It would help if you retyped the data exactly, leaving out the pictures.

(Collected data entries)
^^^^

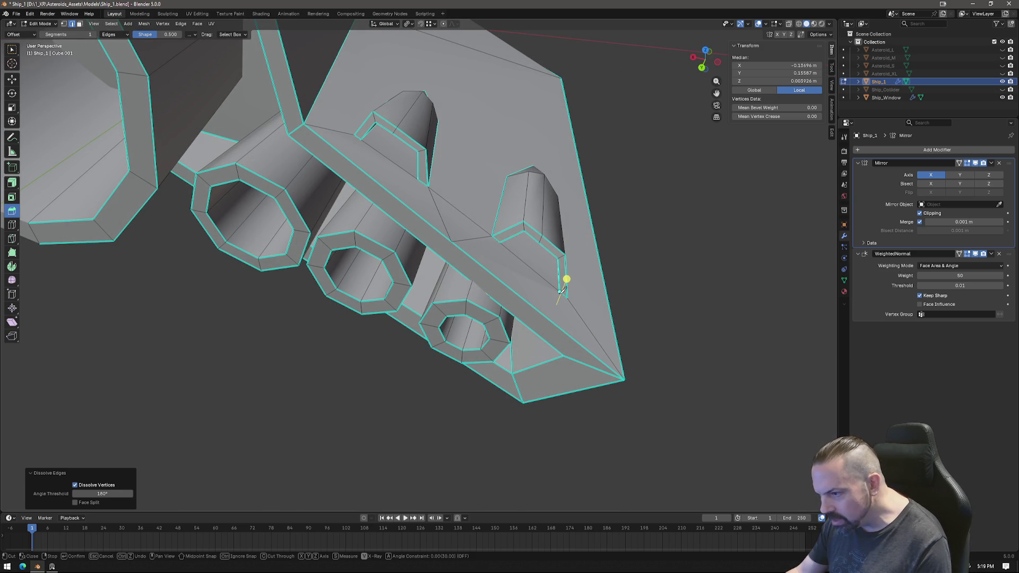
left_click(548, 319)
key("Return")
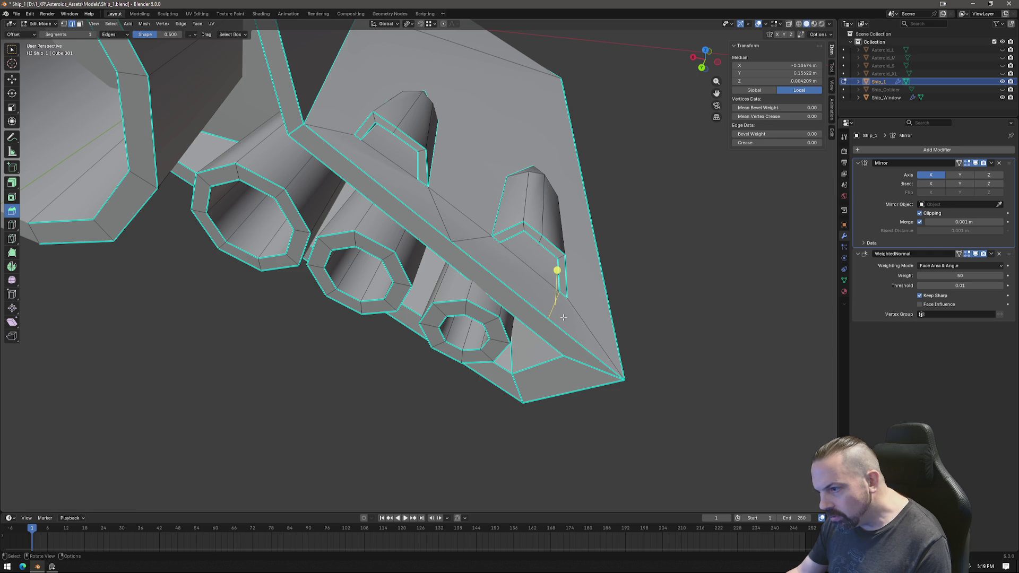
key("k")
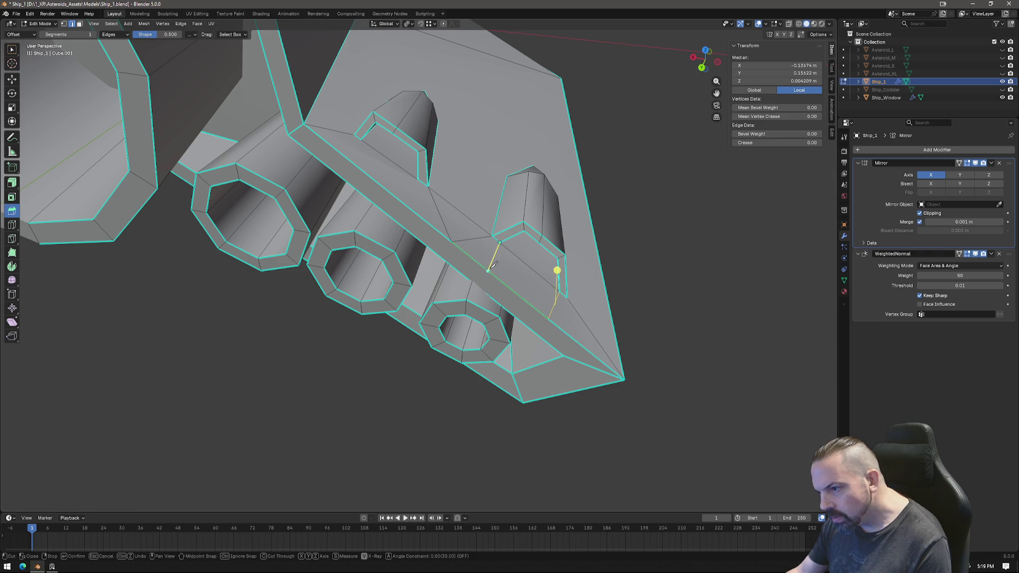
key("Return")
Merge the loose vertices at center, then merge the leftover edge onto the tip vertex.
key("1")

^^^^

*EXPECTED ANSWER*
left_click(548, 319)
key("Return")
key("k")
key("Return")
Merge the loose vertices at center, then merge the leftover edge onto the tip vertex.
key("1")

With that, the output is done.